Policy Advocacy & Public Partnerships: FDLA conceives of our programs as policy demonstrations, with pubic players ultimately being best positioned and responsible for providing them universally to all. Our 2013 policy agenda for ending incommunicado detention has all but been adopted, save the remaining need to require arrestees be able to access phones within an hour. FDLA educates, welcomes, and supports public partners to institute changes identified by our base of people affected by the criminal system through the leadership development process.
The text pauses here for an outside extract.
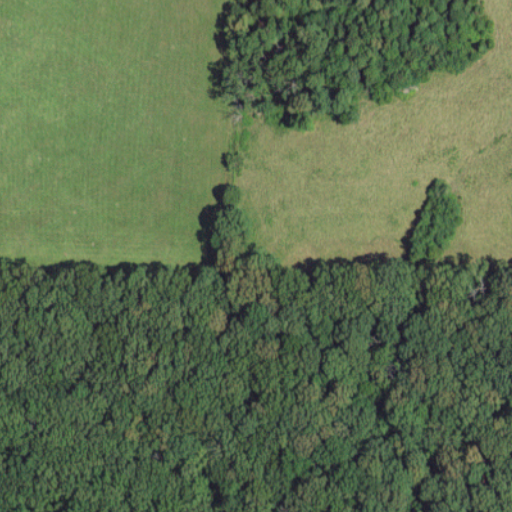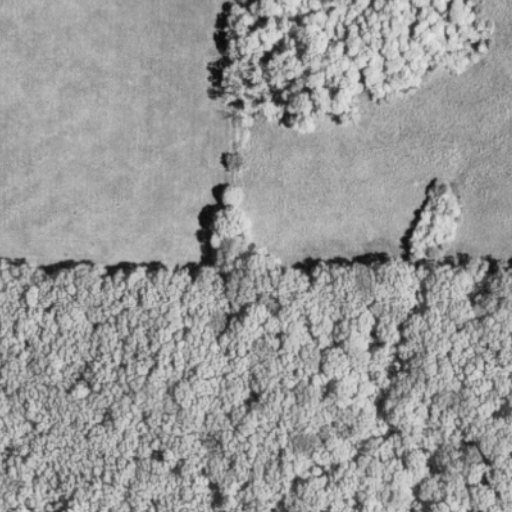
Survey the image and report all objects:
crop: (117, 134)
Safety & Justice Challenge: FDLA partners with the Justice Advisory Counsel of Cook County Board President Toni Preckwinkle to staff the community engagement activities of the Cook County Safety & Justice Challenge (CCSJC). Our Community Engagement Liaisons in Roseland, Austin and North Lawndale share information about CCSJC’s current strategies and related resources, and to get feedback from community members affected by the local criminal justice system on these systems, and ask what else might best reduce overincarceration and improve racial equity. Diverse such members gather for intergenerational, emerging adult, and full 5-week deep-dive dialogue circles to explore if and how racism and poverty have impacted their experience, share stories as to how, reflect on the relevance and accessibility of current strategies and identify additional priorities that SJC stakeholders may set as strategies for the coming year. The Safety & Justice Challenge is a national initiative of the John D. and Catherine T. MacArthur Foundation aimed at local criminal justice system stakeholders working together to reduce overincarceration and improve race equity in the system. Local stakeholders include the (Cook County) Board President, Sheriff, State’s Attorney, Public Defender, Chief Judge, Clerk, and the (Chicago) Police Department.

Leadership Development: FDLA helps people affected by the criminal and juvenile systems and police overreach learn about and influence related policies, agencies, budgets and decisions. Through a leadership development ladder beginning often with participating in our programs, people are supported with the hope, skills and knowledge to help inform and implement these programs, identify related policy priorities, and hone skills such as public speaking, action research, issue framing, alliances and base building.